The Court recalls that the reasonableness of the length of proceedings is to be determined in the light of the circumstances of the case and with reference to the criteria laid down in the Court’s case-law, in particular the complexity of the case, the conduct of the applicant and of the relevant authorities, and what was at stake for the applicant in the dispute (see, inter alia, Comingersoll v. Portugal [GC], no. 35382/97, § 19, ECHR 2000-IV).

(a) The criminal proceedings against the applicant began on 8 December 1992 and ended on 12 October 2000. They therefore lasted 7 years, 10 months and 4 days, out of which the period of 7 years, 5 months and 12 days falls within the Court’s competence ratione temporis, Poland having recognised the right of individual petition as from 1 May 1993.

According to the applicant, the length of the proceedings is in breach of the “reasonable time” requirement laid down in Article 6 § 1 of the Convention. The Government reject the allegation.

The Court considers, in the light of the criteria established in its case-law on the question of “reasonable time” (the complexity of the case, the applicant’s conduct and that of the competent authorities), and having regard to all the information in its possession, that an examination of the merits of this complaint is required.

(b) The civil proceedings against X began on 23 January 1993 and ended on 23 March 1998. They therefore lasted 5 years and 2 months, out of which the period of 4 years, 10 months and 23 days falls with the Court’s competence ratione temporis.

The Government are of the view that the case was rather complex. They point out that expert opinions had to be ordered.

The Government state that the applicant largely contributed to the delay in the proceedings. They make reference to her lawyer’s request that no hearings be scheduled during his leave in 1993 and the applicant’s treatment in hospital. The Government mention numerous pleadings submitted by the applicant.

They submit that the domestic authorities showed due diligence, by, inter alia, the examination of the case despite the defendant’s absence, after his failure to attend a number of hearings, and declining the applicant’s request for the staying of the proceedings. The Government further emphasise that the prolongation of the proceedings was caused by certain witnesses and X.

The applicant is of the opinion that the first-instance court wrongly admitted Y as an intervener, which delayed the examination of the case. She makes reference to an expert, who, in her opinion, was incompetent and prepared his opinion with a delay.
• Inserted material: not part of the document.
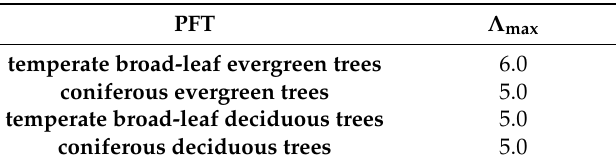
Table A2. The maximum LAI values in our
The Court finds that, contrary to the Government’s contention, the case at issue does not appear particularly complex. It agrees that the applicant is partially responsible for the prolongation of the proceedings.

The Court notes that the Regional Court attempted to accelerate the proceedings by the examination of the case in the defendant’s absence and imposing fines on the witnesses who failed to attend hearings.

For these reasons and having regard to the fact that in the course of the proceedings two judgments were given, the Court considers that this complaint is manifestly ill-founded and must be rejected in accordance with Article 35 §§ 3 and 4 of the Convention.

2. The second complaint concerns the right of access to a court.

However, the Court notes that this complaint was lodged on 28 June 2002 and the final decision, within the meaning of Article 35 § 1 of the Convention, was taken on 12 October 2000.

It follows that this complaint is introduced out of time and must be rejected in accordance with Article 35 §§ 1 and 4 of the Convention.


For these reasons, the Court unanimously

Declares admissible, without prejudging the merits, the applicant’s complaint relating to the length of the criminal proceedings against her;

Declares the remainder of the application inadmissible.